Unnamed: 0_level_0,Customers,AvgBill
name,Unnamed: 1_level_1,Unnamed: 2_level_1
Chambers,555,90.68
Liho Liho,298,190.74
The Square,15,12.45
Tosca Cafe,35,180.34


### 3. Method 2 - Different columns with different aggregate functions

In order to apply different aggregate functions to different columns, you'll need to use the .agg() function. This helpful function allows you to specify each column and the specific function you'd like to apply to it.

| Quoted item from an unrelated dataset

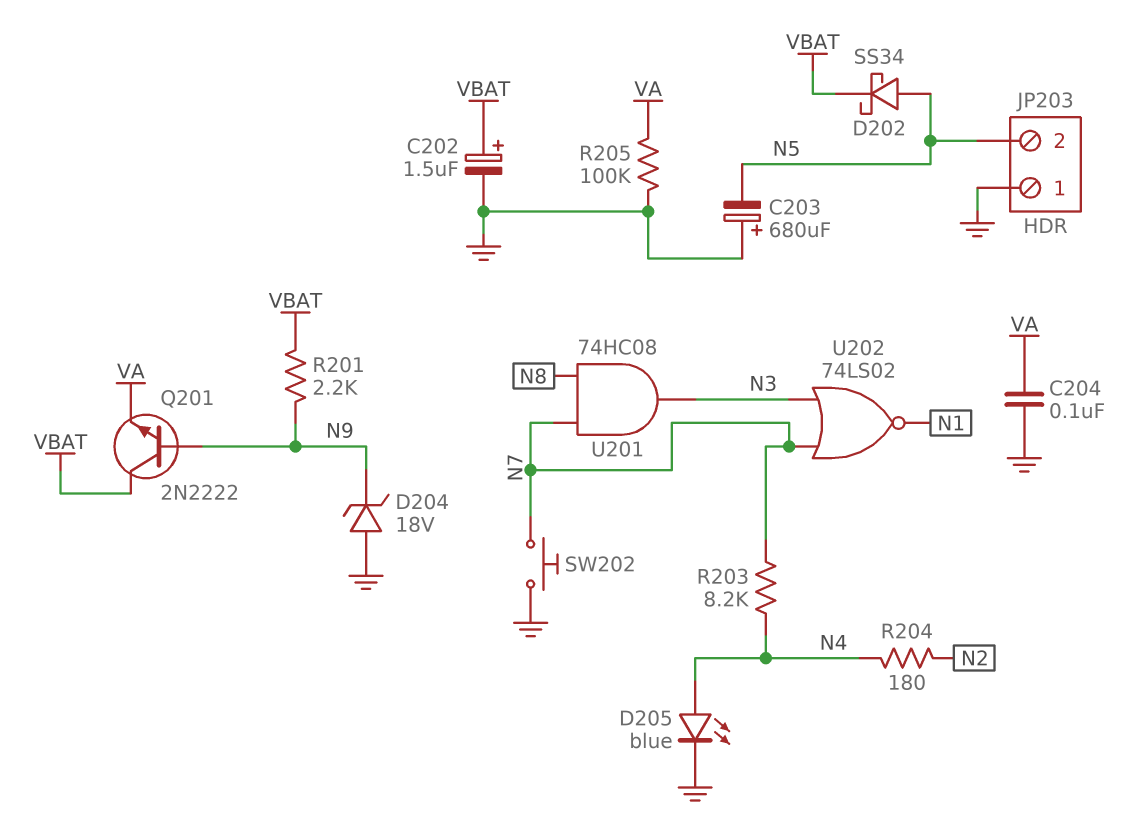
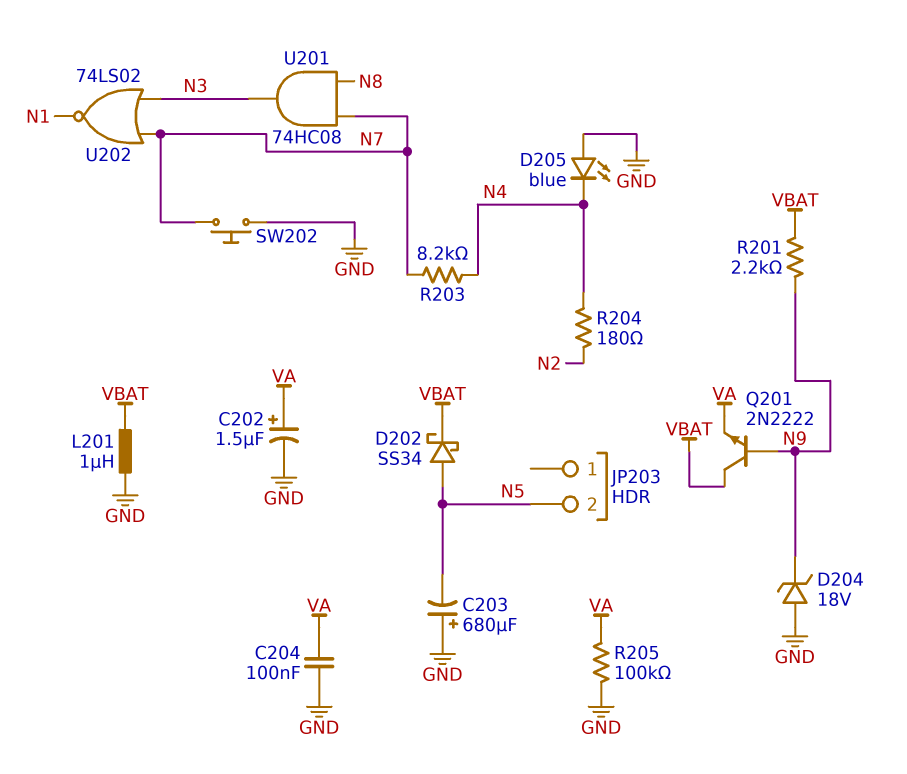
C202: 1.5uF (plus VBAT, minus GND) -> 1.5uF (plus VA, minus GND)
D205: LED blue (A N4, K GND) -> LED blue (A GND, K N4)
JP203 pin 1: GND -> none
L201: none -> 1uH (GND, VBAT)

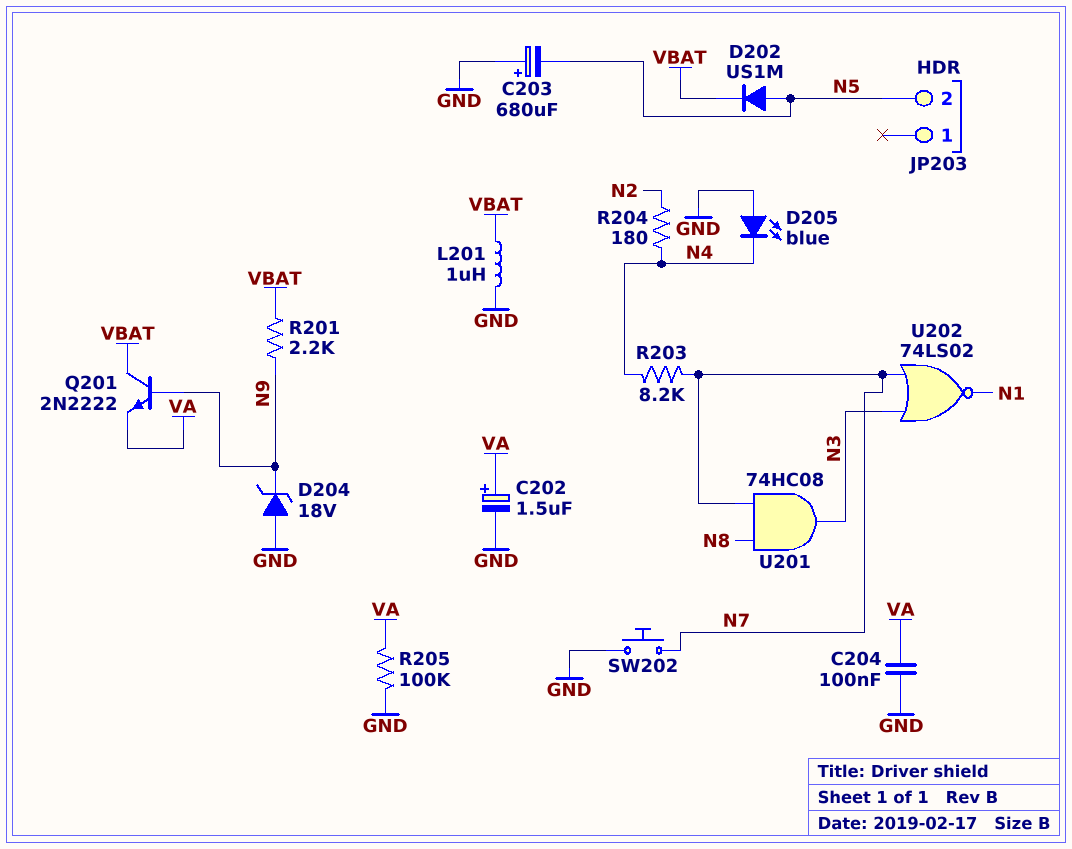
D202: schottky SS34 (A N5, K VBAT) -> diode US1M (A N5, K VBAT)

You'll need to pass a *dictionary* to your .agg() function. Keys=Column name you'd like to aggregate, values=aggregate function.

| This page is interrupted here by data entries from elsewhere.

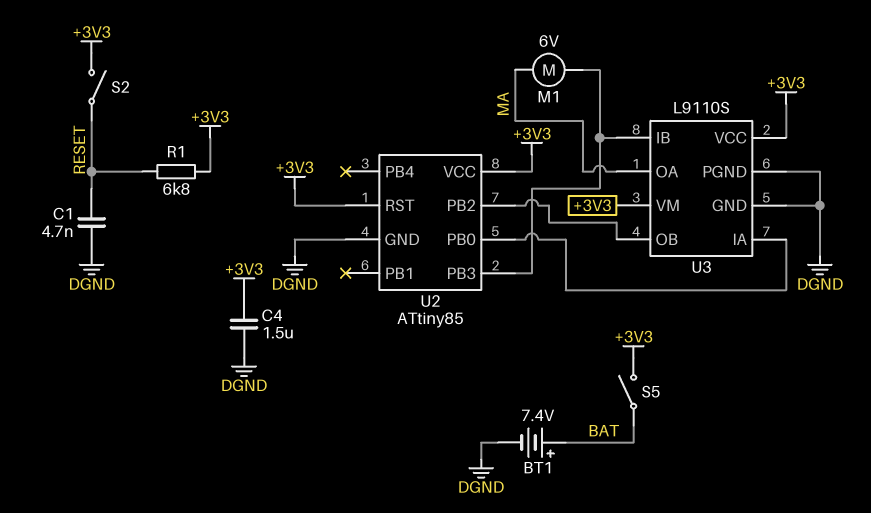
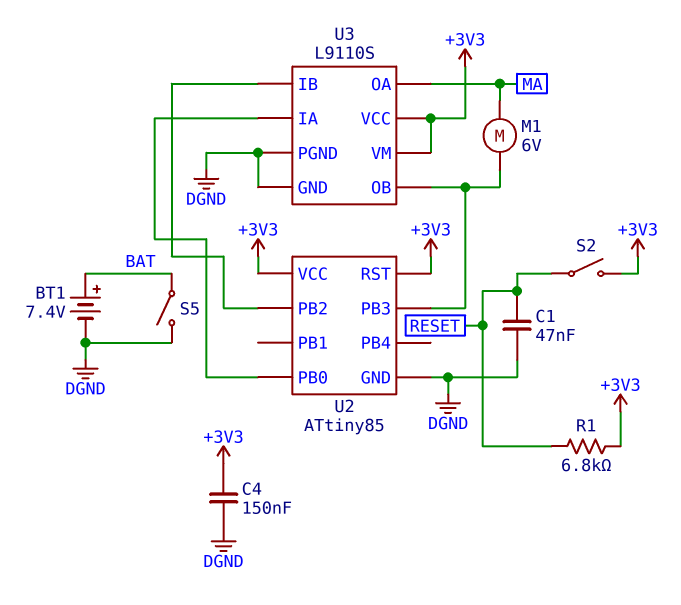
C1: 4.7nF (DGND, RESET) -> 47nF (DGND, RESET)
C4: 1.5uF (+3V3, DGND) -> 150nF (+3V3, DGND)
S5: switch (+3V3, BAT) -> switch (BAT, DGND)
U3 pin IB: U2/PB3 -> U2/PB2
U3 pin OB: U2/PB2 -> U2/PB3

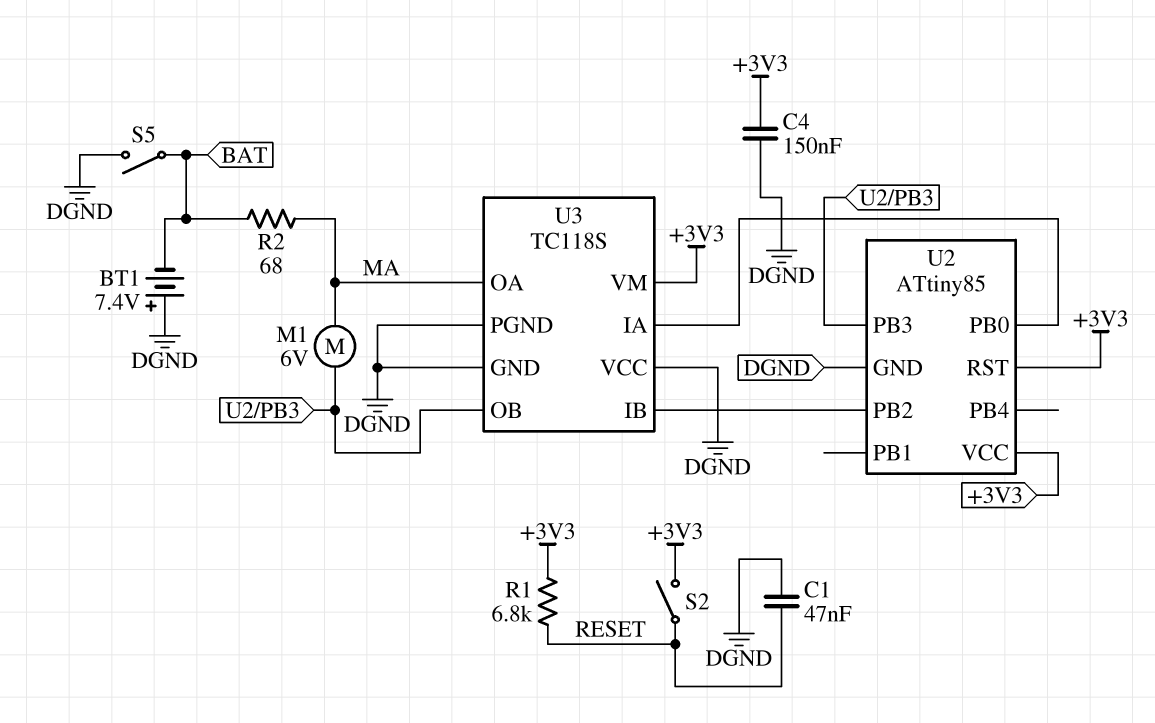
BT1: 7.4V (plus BAT, minus DGND) -> 7.4V (plus DGND, minus BAT)
R2: none -> 68 (BAT, MA)
U3: L9110S -> TC118S
U3 pin VCC: +3V3 -> DGND

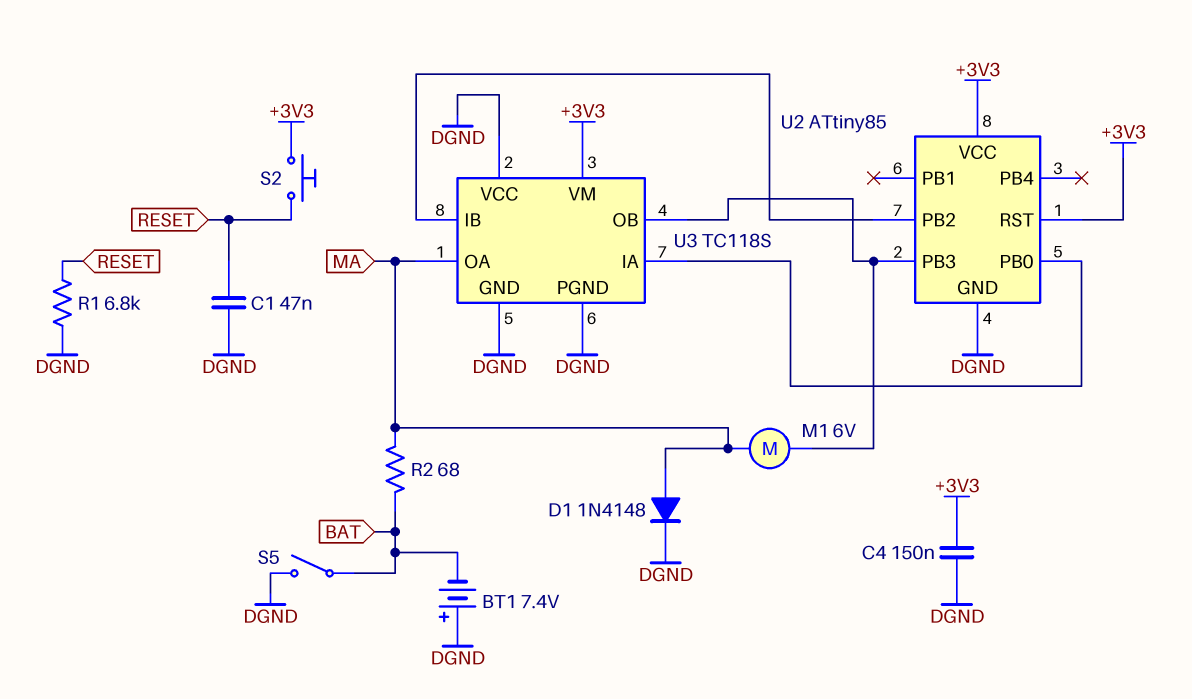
D1: none -> diode 1N4148 (A MA, K DGND)
R1: 6.8k (+3V3, RESET) -> 6.8k (DGND, RESET)
S2: switch (+3V3, RESET) -> button (+3V3, RESET)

Here I'm taking the MAX number from the Customers column and the mean of the AvgBill Column

In [26]:
df.groupby('name').agg({
    'Customers' : max,
    'AvgBill' : pd.Series.mean
})

Unnamed: 0_level_0,Customers,AvgBill
name,Unnamed: 1_level_1,Unnamed: 2_level_1
Chambers,350,45.34
Liho Liho,200,95.37
The Square,15,12.45
Tosca Cafe,35,180.34


### 4. Method 3 - Different columns with different aggregate functions and new column names

This final method, although long, is nice because you can rename the output columns.

Example for the first columns
**New column name** = max_customers (Note: I agree it's weird that a name of something is pulled from a variable vs a string)
**column** = Column to aggregate: Customers
**aggfunc** = The agg function you'd like to apply - max

In [30]:
df.groupby('name').agg(
    max_customers = pd.NamedAgg(column='Customers', aggfunc=max),
    mean_avg_bill = pd.NamedAgg(column='AvgBill', aggfunc=pd.Series.mean),
)

Unnamed: 0_level_0,max_customers,mean_avg_bill
name,Unnamed: 1_level_1,Unnamed: 2_level_1
Chambers,350,45.34
Liho Liho,200,95.37
The Square,15,12.45
Tosca Cafe,35,180.34